On March 23, 2017, the father submitted to the jurisdiction of the Family Court pursuant to Family Court Act § 1051(a), and the court made a finding that he abused all four children as alleged in the petitions. The court directed the father to have supervised parental access with Ruth C. and Mia C. (hereinafter together the children). The parental access took place sporadically, and no parental access occurred between June 2016 and February 1, 2017, while the father was incarcerated on a related criminal conviction.
In July 2017, the children moved to have the father's parental access with them suspended. A hearing was held on the motion, at which the children's therapists testified that both children were found to be suffering from post-traumatic stress disorder (hereinafter PTSD) because of physical and sexual abuse they witnessed being committed upon the mother and their half-siblings, Llarabi T. and Tiffany T., in the home, and that neither child wanted parental access with the father. Each child's therapist recommended that there be no contact between the children and the father until the children had made more progress in therapy.
After the hearing, the Family Court denied the motion, finding that there was no factual basis to support a suspension of the father's parental access with the children since there was no evidence to support any allegations that the father engaged in domestic violence with their mother in their presence or that he sexually abused the children, and the father had not consented to such findings. According to the court, there was no legal authority to suspend the father's parental access with the children premised solely on their therapists' belief that the children witnessed domestic violence and were sexually abused by the father, when no such transgressions had been alleged in the petitions or proven.
A parent's parental access, even supervised, should not be suspended unless there is substantial evidence that the parental access would be detrimental to the welfare of the child (see Matter of Anise C. [Angelica C.], 145 AD3d 882, 883; Matter of Matthew Donald R., 46 AD3d 909). The determination to suspend a parent's parental access is within the sound discretion of the Family Court based upon the best interests of the child, and its determination will not be set aside unless it lacks a sound and substantial basis in the record (see Matter of Brianna B. [Jennifer I.], 138 AD3d 832).
Here, the Family Court's determination lacks a sound and substantial basis in the record, which shows that parental access with the father, even if supervised, would not be in the children's best interests.

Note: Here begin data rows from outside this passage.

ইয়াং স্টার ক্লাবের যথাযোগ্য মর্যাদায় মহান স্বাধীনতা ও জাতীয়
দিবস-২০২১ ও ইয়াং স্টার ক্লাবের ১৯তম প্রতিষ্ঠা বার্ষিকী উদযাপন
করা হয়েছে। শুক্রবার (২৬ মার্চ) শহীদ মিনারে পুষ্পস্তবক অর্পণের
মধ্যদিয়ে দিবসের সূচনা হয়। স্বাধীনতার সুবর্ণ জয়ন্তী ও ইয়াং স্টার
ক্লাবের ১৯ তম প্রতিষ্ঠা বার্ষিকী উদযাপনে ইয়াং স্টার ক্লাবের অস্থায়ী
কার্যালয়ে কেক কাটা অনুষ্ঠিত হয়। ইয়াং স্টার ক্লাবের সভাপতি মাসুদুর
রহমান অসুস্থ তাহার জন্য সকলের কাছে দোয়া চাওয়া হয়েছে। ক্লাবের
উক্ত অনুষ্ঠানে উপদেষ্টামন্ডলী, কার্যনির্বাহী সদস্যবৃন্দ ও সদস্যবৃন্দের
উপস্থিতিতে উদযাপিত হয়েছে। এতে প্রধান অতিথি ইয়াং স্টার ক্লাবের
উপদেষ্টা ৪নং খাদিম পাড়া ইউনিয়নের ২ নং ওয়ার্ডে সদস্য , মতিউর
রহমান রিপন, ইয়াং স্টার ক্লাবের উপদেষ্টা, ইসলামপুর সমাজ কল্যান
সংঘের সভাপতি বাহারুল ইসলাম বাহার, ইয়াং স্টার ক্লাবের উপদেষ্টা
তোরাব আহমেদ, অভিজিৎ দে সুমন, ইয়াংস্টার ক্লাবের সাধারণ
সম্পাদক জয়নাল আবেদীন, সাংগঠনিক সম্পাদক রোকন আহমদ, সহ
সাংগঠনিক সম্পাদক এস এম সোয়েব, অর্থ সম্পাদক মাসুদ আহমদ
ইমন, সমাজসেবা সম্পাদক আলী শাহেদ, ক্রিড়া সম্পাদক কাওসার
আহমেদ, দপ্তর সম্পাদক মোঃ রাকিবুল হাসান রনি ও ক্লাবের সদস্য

The uncontroverted evidence established that the children suffered from PTSD, experienced both physical and mental manifestations of trauma when having parental access with the father, and expressed their desire to cease parental access with him. In addition, each child corroborated the other's statements regarding the abuse they witnessed in the home. Given the evidence at the hearing, the court should have granted the children's motion to suspend supervised parental access with the father (see Matter of Anise C. [Angelica C.], 145 AD3d at 883; Matter of Brianna B. [Jennifer I.], 138 AD3d at 832).
MASTRO, J.P., DUFFY, LASALLE and IANNACCI, JJ., concur.